On 7 August 2019, 46 countries signed the United Nations Convention on International Settlement Agreements Resulting from Mediation (Singapore Convention). Pursuant to the Article 4 of the Singapore Convention, parties may seek relief based on an international settlement agreement by approaching the competent authority in a signatory State. The applicant would be required to present the signed settlement agreement and provide some evidence that the settlement agreement was a result of mediation.
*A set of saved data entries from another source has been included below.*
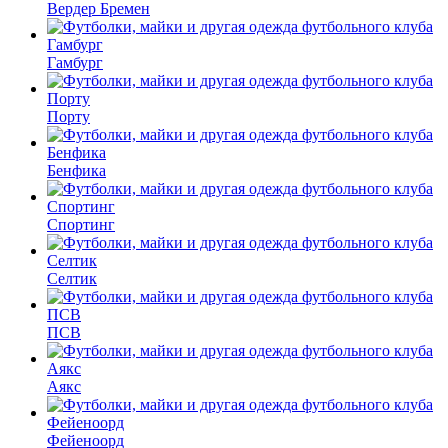
Вердер Бремен
Гамбург
Порту
Бенфика
Спортинг
Селтик
ПСВ
Аякс
Фейеноорд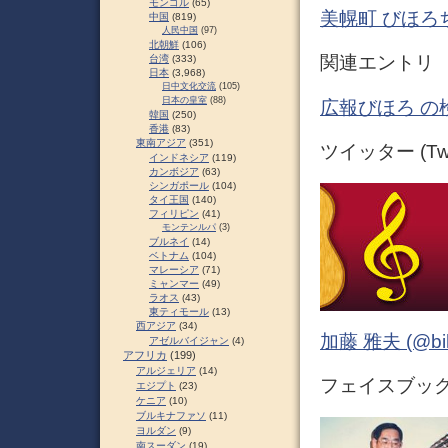
モンゴル
(65)
美幌町 びほろちょ
中国
(819)
人民中国
(97)
北朝鮮
(106)
関連エントリ
台湾
(333)
日本
(3,968)
日中文化交流
(105)
日本の皇室
(88)
広報びほろ の
韓国
(250)
香港
(83)
東南アジア
(351)
ツイッター (Twit
インドネシア
(119)
カンボジア
(63)
シンガポール
(104)
タイ王国
(140)
フィリピン
(41)
モンテンルパ
(3)
ブルネイ
(14)
ベトナム
(104)
マレーシア
(71)
ミャンマー
(49)
ラオス
(43)
東ティモール
(13)
西アジア
(34)
加藤 雅夫 (@bihor
アゼルバイジャン
(4)
アフリカ
(199)
アルジェリア
(14)
フェイスブック (
エジプト
(23)
ケニア
(10)
ブルキナファソ
(11)
ヨルダン
(9)
南スーダン
(19)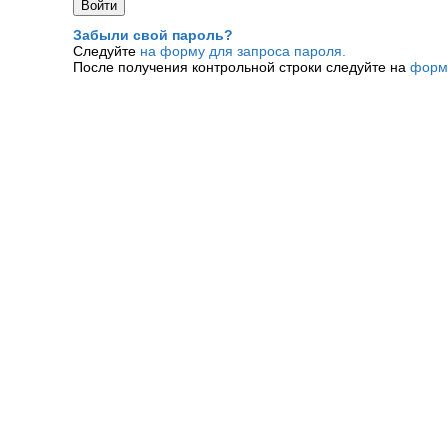
Забыли свой пароль?
Следуйте
на форму для запроса пароля.
После получения контрольной строки следуйте на
форм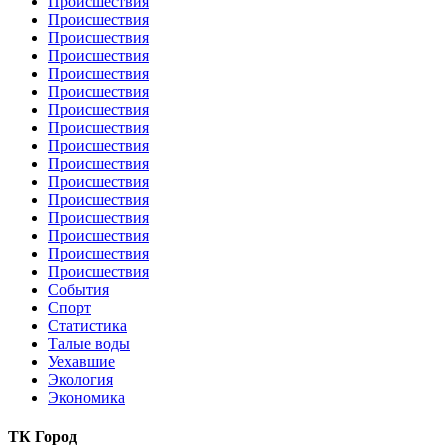
Происшествия
Происшествия
Происшествия
Происшествия
Происшествия
Происшествия
Происшествия
Происшествия
Происшествия
Происшествия
Происшествия
Происшествия
Происшествия
Происшествия
Происшествия
Происшествия
События
Спорт
Статистика
Талые воды
Уехавшие
Экология
Экономика
ТК Город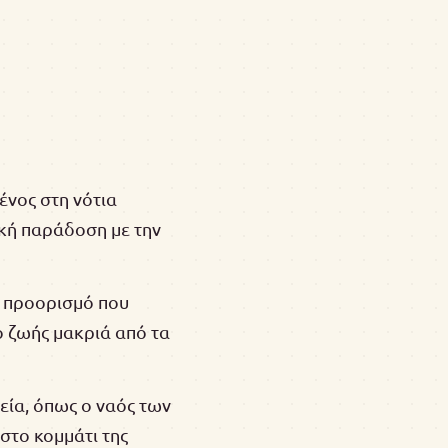
ένος στη νότια
ική παράδοση με την
ο προορισμό που
ο ζωής μακριά από τα
εία, όπως ο ναός των
στο κομμάτι της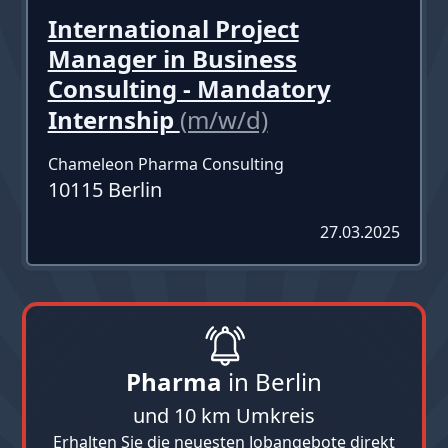
International Project
Manager in Business
Consulting - Mandatory
Internship
(m/w/d)
Chameleon Pharma Consulting
10115 Berlin
27.03.2025
Pharma
in Berlin
und 10 km Umkreis
Erhalten Sie die neuesten Jobangebote direkt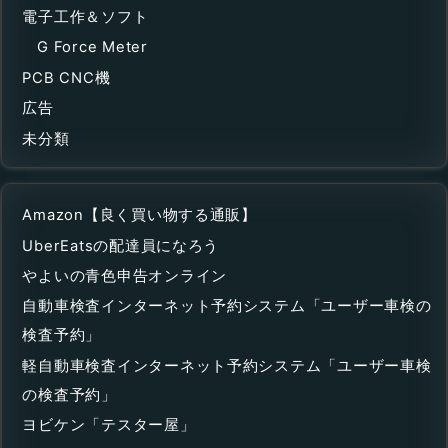
電子工作＆ソフト
G Force Meter
PCB CNC機
広告
未分類
Amazon【良く買い物する通販】
UberEatsの配達員になろう
やよいの青色申告オンライン
自動車検査インターネット予約システム「ユーザー車検の
検査予約」
軽自動車検査インターネット予約システム「ユーザー車検
の検査予約」
ヨビケン「テスター屋」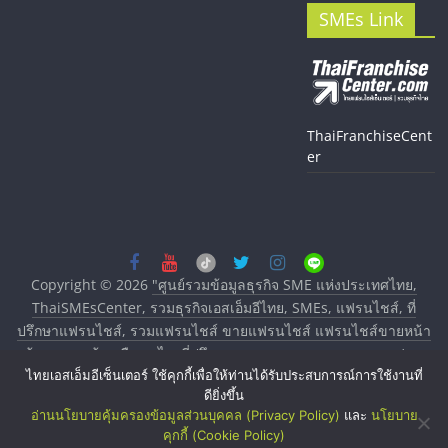
SMEs Link
ThaiFranchiseCent
er
Copyright © 2026
"ศูนย์รวมข้อมูลธุรกิจ SME แห่งประเทศไทย,
ThaiSMEsCenter, รวมธุรกิจเอสเอ็มอีไทย, SMEs, แฟรนไชส์, ที่
ปรึกษาแฟรนไชส์, รวมแฟรนไชส์ ขายแฟรนไชส์ แฟรนไชส์ขายหน้า
บ้าน ลงทุนน้อย คืนทุนไว, ที่ปรึกษาการลงทุนและขยายสาขาแฟรน
ไทยเอสเอ็มอีเซ็นเตอร์ ใช้คุกกี้เพื่อให้ท่านได้รับประสบการณ์การใช้งานที่
ไชส์, ศูนย์รวมแฟรนไชส์ พร้อมทำเลสำหรับเปิดร้าน ปรึกษาฟรี,
ดียิ่งขึ้น
บริการพัฒนาระบบแฟรนไชส์"
. All rights reserved.
อ่านนโยบายคุ้มครองข้อมูลส่วนบุคคล (Privacy Policy)
และ
นโยบาย
คุกกี้ (Cookie Policy)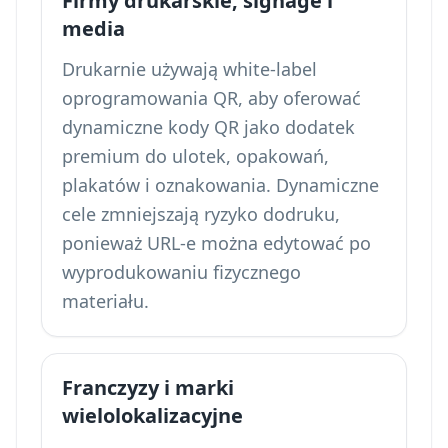
Firmy drukarskie, signage i
media
Drukarnie używają white-label
oprogramowania QR, aby oferować
dynamiczne kody QR jako dodatek
premium do ulotek, opakowań,
plakatów i oznakowania. Dynamiczne
cele zmniejszają ryzyko dodruku,
ponieważ URL-e można edytować po
wyprodukowaniu fizycznego
materiału.
Franczyzy i marki
wielolokalizacyjne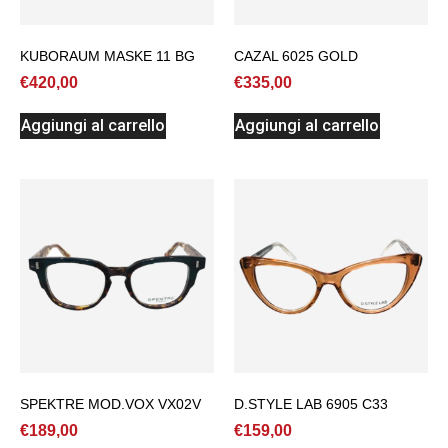
KUBORAUM MASKE 11 BG
CAZAL 6025 GOLD
€
420,00
€
335,00
Aggiungi al carrello
Aggiungi al carrello
SPEKTRE MOD.VOX VX02V
D.STYLE LAB 6905 C33
€
189,00
€
159,00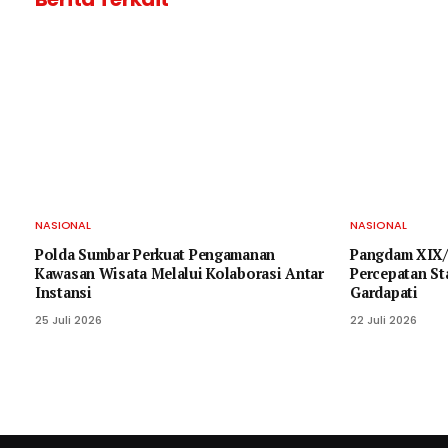
NASIONAL
NASIONAL
Polda Sumbar Perkuat Pengamanan
Pangdam XIX/
Kawasan Wisata Melalui Kolaborasi Antar
Percepatan St
Instansi
Gardapati
25 Juli 2026
22 Juli 2026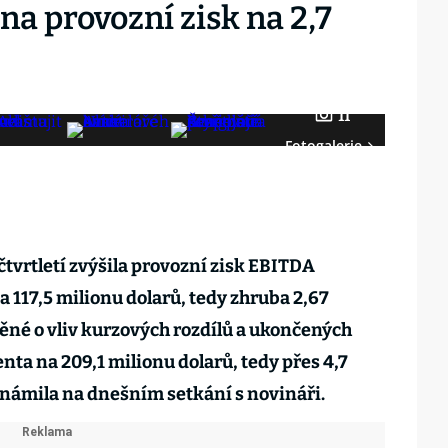
na provozní zisk na 2,7
11
Fotogalerie
 čtvrtletí zvýšila provozní zisk EBITDA
 117,5 milionu dolarů, tedy zhruba 2,67
těné o vliv kurzových rozdílů a ukončených
enta na 209,1 milionu dolarů, tedy přes 4,7
známila na dnešním setkání s novináři.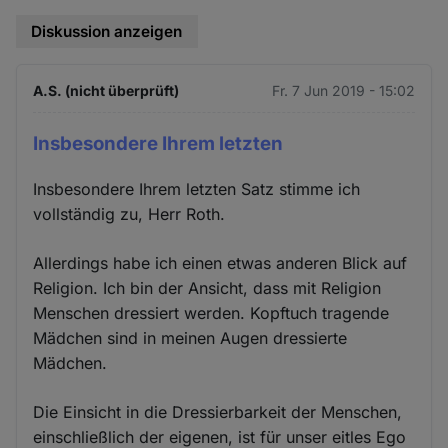
Diskussion anzeigen
A.S. (nicht überprüft)
Fr. 7 Jun 2019 - 15:02
Insbesondere Ihrem letzten
Insbesondere Ihrem letzten Satz stimme ich
vollständig zu, Herr Roth.
Allerdings habe ich einen etwas anderen Blick auf
Religion. Ich bin der Ansicht, dass mit Religion
Menschen dressiert werden. Kopftuch tragende
Mädchen sind in meinen Augen dressierte
Mädchen.
Die Einsicht in die Dressierbarkeit der Menschen,
einschließlich der eigenen, ist für unser eitles Ego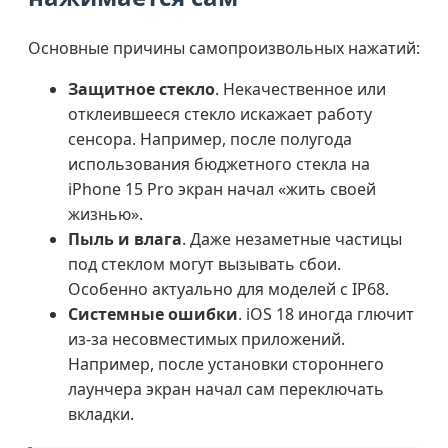
Основные причины самопроизвольных нажатий:
Защитное стекло
. Некачественное или
отклеившееся стекло искажает работу
сенсора. Например, после полугода
использования бюджетного стекла на
iPhone 15 Pro экран начал «жить своей
жизнью».
Пыль и влага
. Даже незаметные частицы
под стеклом могут вызывать сбои.
Особенно актуально для моделей с IP68.
Системные ошибки
. iOS 18 иногда глючит
из-за несовместимых приложений.
Например, после установки стороннего
лаунчера экран начал сам переключать
вкладки.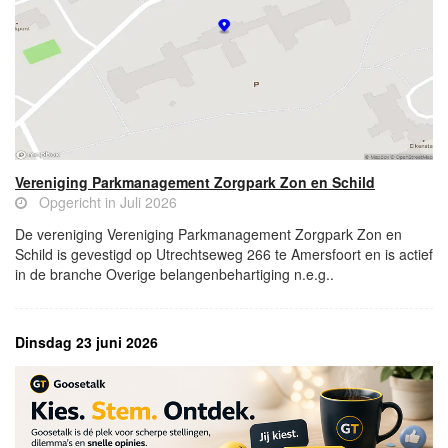
Vereniging Parkmanagement Zorgpark Zon en Schild
Opgericht in Juli 2026
De vereniging Vereniging Parkmanagement Zorgpark Zon en
Schild is gevestigd op Utrechtseweg 266 te Amersfoort en is actief
in de branche Overige belangenbehartiging n.e.g..
Dinsdag 23 juni 2026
A settlement agreement can also be avoided – if it is proved, among other things, that there was a serious breach of applicable standards of mediator conduct or if the mediator fails to disclose facts or circumstances that raise justifiable doubts regarding her impartiality or independence. Only when there exists a causal link between the mediator’s breach of applicable standards or failure of disclosure and the decision to settle – not just a correlation – the settlement agreement is not likely to be enforced.
Whilst a mediator need not be impartial in the same way as an arbitrator, the Singapore Convention will encourage a neutral to remain impartial in the course of a hybrid mechanism for dispute resolution. At the same time, it would not be easy for parties to shun a mediated settlement – especially on account of the mere fact that the same neutral participated in a combination of mediation and arbitration processes.
The thickest friends are those who are well aware of their unique traits and differences. Each adopts her own approach towards a complex situation. Individually, they are equally capable of reaching a solution. Yet, both would agree that certain tasks are better suited for one than the other. At the same time, they will always find reasons and suitable ways to work together towards their common goal.
In the realm of dispute resolution, arbitration and mediation have the potential to become thick as thieves. Their combination may or may not be sequential. It may use separate neutrals or the same wearing both hats. But as long as it is preceded by the parties’ consent, a carefully tailored combination of arbitration and mediation might just evolve as the most effective mechanism for resolution of international disputes.